### [Problem statement]
Word for word, restate each of the records below.

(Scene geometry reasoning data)

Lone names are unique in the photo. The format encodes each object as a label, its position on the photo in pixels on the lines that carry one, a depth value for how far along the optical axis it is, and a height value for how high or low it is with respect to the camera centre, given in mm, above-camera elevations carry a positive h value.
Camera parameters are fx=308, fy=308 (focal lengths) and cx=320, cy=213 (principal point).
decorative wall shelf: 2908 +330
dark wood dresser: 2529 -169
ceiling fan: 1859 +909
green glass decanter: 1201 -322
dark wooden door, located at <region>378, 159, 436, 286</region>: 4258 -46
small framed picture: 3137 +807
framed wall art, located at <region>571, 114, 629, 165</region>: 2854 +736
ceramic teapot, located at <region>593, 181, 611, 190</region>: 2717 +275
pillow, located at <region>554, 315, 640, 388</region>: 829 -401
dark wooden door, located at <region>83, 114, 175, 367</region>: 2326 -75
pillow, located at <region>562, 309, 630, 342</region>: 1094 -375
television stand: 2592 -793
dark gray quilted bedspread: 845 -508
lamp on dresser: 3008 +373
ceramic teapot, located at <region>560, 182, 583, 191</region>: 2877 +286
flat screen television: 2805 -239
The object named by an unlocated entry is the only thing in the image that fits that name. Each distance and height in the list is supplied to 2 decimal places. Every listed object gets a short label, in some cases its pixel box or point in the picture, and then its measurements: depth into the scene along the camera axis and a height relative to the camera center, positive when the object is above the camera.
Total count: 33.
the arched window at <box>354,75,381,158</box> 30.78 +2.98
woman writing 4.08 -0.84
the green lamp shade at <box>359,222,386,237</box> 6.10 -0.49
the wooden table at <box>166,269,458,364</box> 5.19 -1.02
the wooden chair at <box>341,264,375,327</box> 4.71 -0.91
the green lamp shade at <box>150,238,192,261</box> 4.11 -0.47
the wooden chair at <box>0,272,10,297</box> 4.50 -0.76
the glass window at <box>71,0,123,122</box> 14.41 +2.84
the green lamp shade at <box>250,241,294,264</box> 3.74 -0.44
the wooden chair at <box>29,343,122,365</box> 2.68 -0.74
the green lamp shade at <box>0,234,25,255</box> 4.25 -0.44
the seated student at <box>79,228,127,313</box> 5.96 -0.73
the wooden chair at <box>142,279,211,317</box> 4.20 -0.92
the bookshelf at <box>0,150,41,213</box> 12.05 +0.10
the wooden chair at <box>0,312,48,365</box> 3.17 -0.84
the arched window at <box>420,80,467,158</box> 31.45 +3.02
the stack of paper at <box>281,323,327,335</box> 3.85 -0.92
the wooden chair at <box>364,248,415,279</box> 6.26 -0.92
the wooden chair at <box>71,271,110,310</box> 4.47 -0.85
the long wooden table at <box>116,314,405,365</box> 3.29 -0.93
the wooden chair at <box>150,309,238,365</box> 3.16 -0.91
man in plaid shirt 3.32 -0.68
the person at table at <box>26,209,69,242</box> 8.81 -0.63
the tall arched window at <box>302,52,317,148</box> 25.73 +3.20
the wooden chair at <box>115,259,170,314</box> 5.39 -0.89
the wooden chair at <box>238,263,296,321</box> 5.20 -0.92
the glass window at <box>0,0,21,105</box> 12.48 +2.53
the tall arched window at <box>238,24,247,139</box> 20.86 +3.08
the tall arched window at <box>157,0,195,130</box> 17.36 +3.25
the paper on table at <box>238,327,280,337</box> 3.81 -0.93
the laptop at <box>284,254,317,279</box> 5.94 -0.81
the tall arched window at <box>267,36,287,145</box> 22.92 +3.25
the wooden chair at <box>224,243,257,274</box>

### [Answer section]
Lone names are unique in the photo. The format encodes each object as a label, its position on the photo in pixels on the lines that carry one, a depth value for how far along the optical axis it is, and a height value for how high or low it is with respect to the camera centre, given in mm, above-camera elevations carry a positive h value.
Camera parameters are fx=308, fy=308 (focal lengths) and cx=320, cy=213 (principal point).
decorative wall shelf: 2908 +330
dark wood dresser: 2529 -169
ceiling fan: 1859 +909
green glass decanter: 1201 -322
dark wooden door, located at <region>378, 159, 436, 286</region>: 4258 -46
small framed picture: 3137 +807
framed wall art, located at <region>571, 114, 629, 165</region>: 2854 +736
ceramic teapot, located at <region>593, 181, 611, 190</region>: 2717 +275
pillow, located at <region>554, 315, 640, 388</region>: 829 -401
dark wooden door, located at <region>83, 114, 175, 367</region>: 2326 -75
pillow, located at <region>562, 309, 630, 342</region>: 1094 -375
television stand: 2592 -793
dark gray quilted bedspread: 845 -508
lamp on dresser: 3008 +373
ceramic teapot, located at <region>560, 182, 583, 191</region>: 2877 +286
flat screen television: 2805 -239
The object named by an unlocated entry is the only thing in the image that fits that name. Each distance and height in the list is supplied to 2 decimal places. Every listed object gets a short label, in some cases its pixel box or point in the picture, and then its measurements: depth into the scene along the camera axis and a height relative to the camera center, positive when the object is above the camera.
Total count: 33.
the arched window at <box>354,75,381,158</box> 30.78 +2.98
woman writing 4.08 -0.84
the green lamp shade at <box>359,222,386,237</box> 6.10 -0.49
the wooden table at <box>166,269,458,364</box> 5.19 -1.02
the wooden chair at <box>341,264,375,327</box> 4.71 -0.91
the green lamp shade at <box>150,238,192,261</box> 4.11 -0.47
the wooden chair at <box>0,272,10,297</box> 4.50 -0.76
the glass window at <box>71,0,123,122</box> 14.41 +2.84
the green lamp shade at <box>250,241,294,264</box> 3.74 -0.44
the wooden chair at <box>29,343,122,365</box> 2.68 -0.74
the green lamp shade at <box>0,234,25,255</box> 4.25 -0.44
the seated student at <box>79,228,127,313</box> 5.96 -0.73
the wooden chair at <box>142,279,211,317</box> 4.20 -0.92
the bookshelf at <box>0,150,41,213</box> 12.05 +0.10
the wooden chair at <box>0,312,48,365</box> 3.17 -0.84
the arched window at <box>420,80,467,158</box> 31.45 +3.02
the stack of paper at <box>281,323,327,335</box> 3.85 -0.92
the wooden chair at <box>364,248,415,279</box> 6.26 -0.92
the wooden chair at <box>71,271,110,310</box> 4.47 -0.85
the long wooden table at <box>116,314,405,365</box> 3.29 -0.93
the wooden chair at <box>150,309,238,365</box> 3.16 -0.91
man in plaid shirt 3.32 -0.68
the person at table at <box>26,209,69,242</box> 8.81 -0.63
the tall arched window at <box>302,52,317,148</box> 25.73 +3.20
the wooden chair at <box>115,259,170,314</box> 5.39 -0.89
the wooden chair at <box>238,263,296,321</box> 5.20 -0.92
the glass window at <box>0,0,21,105</box> 12.48 +2.53
the tall arched window at <box>238,24,247,139</box> 20.86 +3.08
the tall arched window at <box>157,0,195,130</box> 17.36 +3.25
the paper on table at <box>238,327,280,337</box> 3.81 -0.93
the laptop at <box>284,254,317,279</box> 5.94 -0.81
the tall arched window at <box>267,36,287,145</box> 22.92 +3.25
the wooden chair at <box>224,243,257,274</box>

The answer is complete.